Volledige aanwijzers
In tegenstelling tot unieke aanwijzers ondersteunen volledige aanwijzers aliasing. Dit betekent dat meerdere aanwijzers naar dezelfde gegevens kunnen verwijzen, zoals wordt weergegeven in de volgende afbeelding:
Een volledige aanwijzer heeft de volgende kenmerken:
- De waarde kan null zijn.
- Deze kan tijdens de aanroep veranderen van null in niet-null. Wanneer de waarde wordt gewijzigd in niet-null, wijst de client-stub nieuw geheugen toe dat is toegewezen bij retour. Het clientprogramma moet dit geheugen vrijmaken voordat het wordt beëindigd.
- Het kan tijdens het aanroepen veranderen van niet-null in null. Wanneer de waarde verandert in null, is de toepassing verantwoordelijk voor het vrijmaken van het geheugen.
- De waarde kan worden gewijzigd van de ene niet-null-waarde naar de andere.
- De opslag waarnaar een volledige aanwijzer verwijst, kan worden geopend door een andere aanwijzer of naam in de bewerking.
- Retourgegevens worden naar de bestaande opslag geschreven als de aanwijzer niet de waarde null heeft.

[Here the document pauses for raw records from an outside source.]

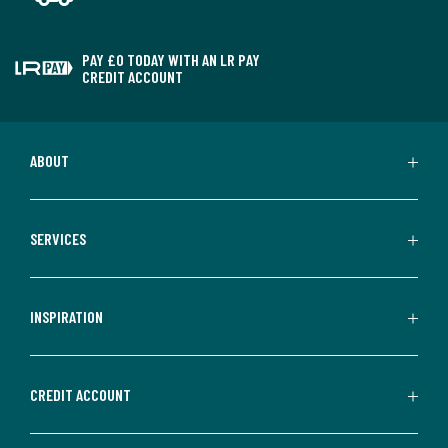
PAY £0 TODAY WITH AN LR PAY
CREDIT ACCOUNT
ABOUT
SERVICES
INSPIRATION
CREDIT ACCOUNT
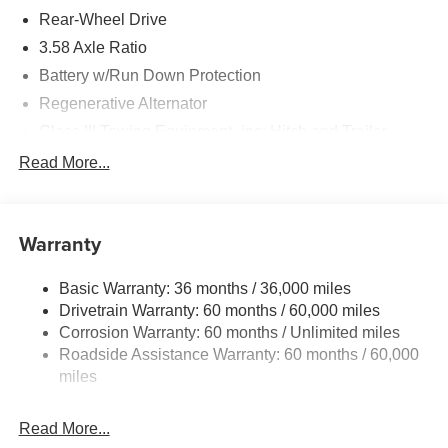
Rear-Wheel Drive
3.58 Axle Ratio
Battery w/Run Down Protection
Regenerative Alternator
Class III Towing Equipment -inc: Hitch and Trailer
Sway Control
Read More...
Trailer Wiring Harness
2 Skid Plates
Gas-Pressurized Shock Absorbers
Warranty
Front And Rear Anti-Roll Bars
Basic Warranty: 36 months / 36,000 miles
Electric Power-Assist Speed-Sensing Steering
Drivetrain Warranty: 60 months / 60,000 miles
17.9 Gal. Fuel Tank
Corrosion Warranty: 60 months / Unlimited miles
Quasi-Dual Stainless Steel Exhaust
Roadside Assistance Warranty: 60 months / 60,000
Strut Front Suspension w/Coil Springs
miles
Multi-Link Rear Suspension w/Coil Springs
Read More...
4-Wheel Disc Brakes w/4-Wheel ABS, Front And Rear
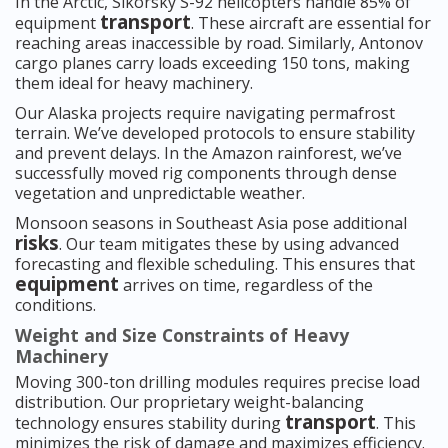
In the Arctic, Sikorsky S-92 helicopters handle 85% of
transport
equipment
. These aircraft are essential for
reaching areas inaccessible by road. Similarly, Antonov
cargo planes carry loads exceeding 150 tons, making
them ideal for heavy machinery.
Our Alaska projects require navigating permafrost
terrain. We’ve developed protocols to ensure stability
and prevent delays. In the Amazon rainforest, we’ve
successfully moved rig components through dense
vegetation and unpredictable weather.
Monsoon seasons in Southeast Asia pose additional
risks
. Our team mitigates these by using advanced
forecasting and flexible scheduling. This ensures that
equipment
arrives on time, regardless of the
conditions.
Weight and Size Constraints of Heavy
Machinery
Moving 300-ton drilling modules requires precise load
distribution. Our proprietary weight-balancing
transport
technology ensures stability during
. This
minimizes the risk of damage and maximizes efficiency.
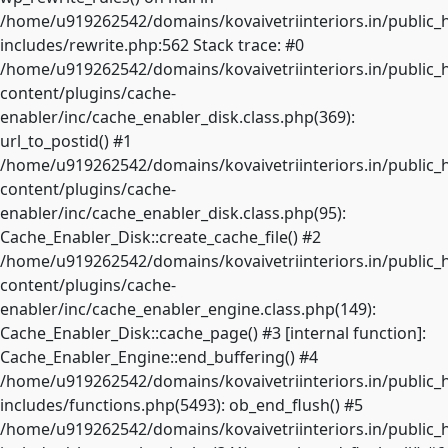
/home/u919262542/domains/kovaivetriinteriors.in/public_
includes/rewrite.php:562 Stack trace: #0
/home/u919262542/domains/kovaivetriinteriors.in/public_
content/plugins/cache-
enabler/inc/cache_enabler_disk.class.php(369):
url_to_postid() #1
/home/u919262542/domains/kovaivetriinteriors.in/public_
content/plugins/cache-
enabler/inc/cache_enabler_disk.class.php(95):
Cache_Enabler_Disk::create_cache_file() #2
/home/u919262542/domains/kovaivetriinteriors.in/public_
content/plugins/cache-
enabler/inc/cache_enabler_engine.class.php(149):
Cache_Enabler_Disk::cache_page() #3 [internal function]:
Cache_Enabler_Engine::end_buffering() #4
/home/u919262542/domains/kovaivetriinteriors.in/public_
includes/functions.php(5493): ob_end_flush() #5
/home/u919262542/domains/kovaivetriinteriors.in/public_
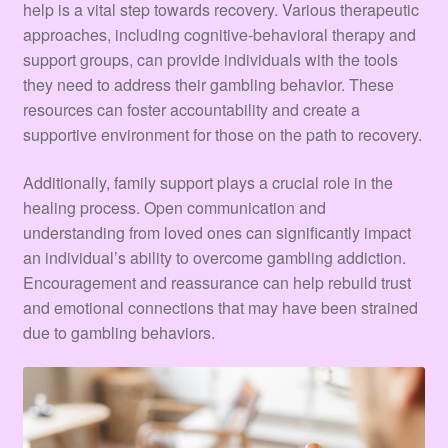
help is a vital step towards recovery. Various therapeutic
approaches, including cognitive-behavioral therapy and
support groups, can provide individuals with the tools
they need to address their gambling behavior. These
resources can foster accountability and create a
supportive environment for those on the path to recovery.
Additionally, family support plays a crucial role in the
healing process. Open communication and
understanding from loved ones can significantly impact
an individual’s ability to overcome gambling addiction.
Encouragement and reassurance can help rebuild trust
and emotional connections that may have been strained
due to gambling behaviors.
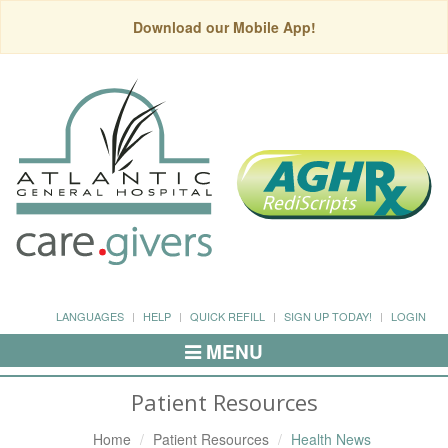
Download our Mobile App!
LANGUAGES
HELP
QUICK REFILL
SIGN UP TODAY!
LOGIN
MENU
Toggle
Navigation
Patient Resources
Home
Patient Resources
Health News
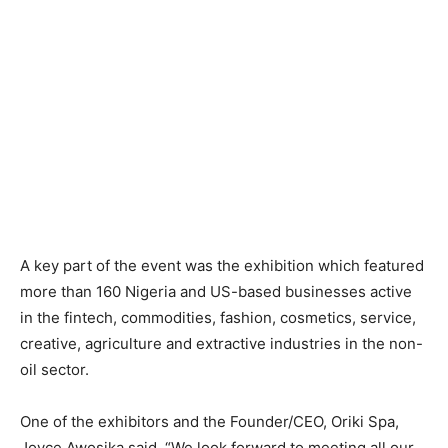
A key part of the event was the exhibition which featured
more than 160 Nigeria and US-based businesses active
in the fintech, commodities, fashion, cosmetics, service,
creative, agriculture and extractive industries in the non-
oil sector.
One of the exhibitors and the Founder/CEO, Oriki Spa,
Joyce Awosika said, “We look forward to meeting all our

Gebruik het kenmerk [ptr] om een volledige aanwijzer op te geven, zoals wordt weergegeven in het volgende voorbeeld:
/* IDL file */
[
uuid(ba209999-0c6c-11d2-97cf-00c04f8eea45),
version(1.0)
]
interface FullPtrInterface
{
void RemoteFn([in,ptr,string]) char *ptrName1,
[in,ptr,string] char *ptrName2);
}
In dit voorbeeld worden de parameters ptrName1 en ptrName2 gedefinieerd als volledige aanwijzers naar een tekenreeks. Het is mogelijk dat beide aanwijzers verwijzen naar hetzelfde geheugenadres dat één tekenreeks bevat.
[ptr] is vereist bij het bieden van ondersteuning voor aliassen. Omdat hiervoor echter de meeste verwerking van alle beschikbare aanwijzers in RPC is vereist, wordt het niet aanbevolen voor de meeste toepassingen.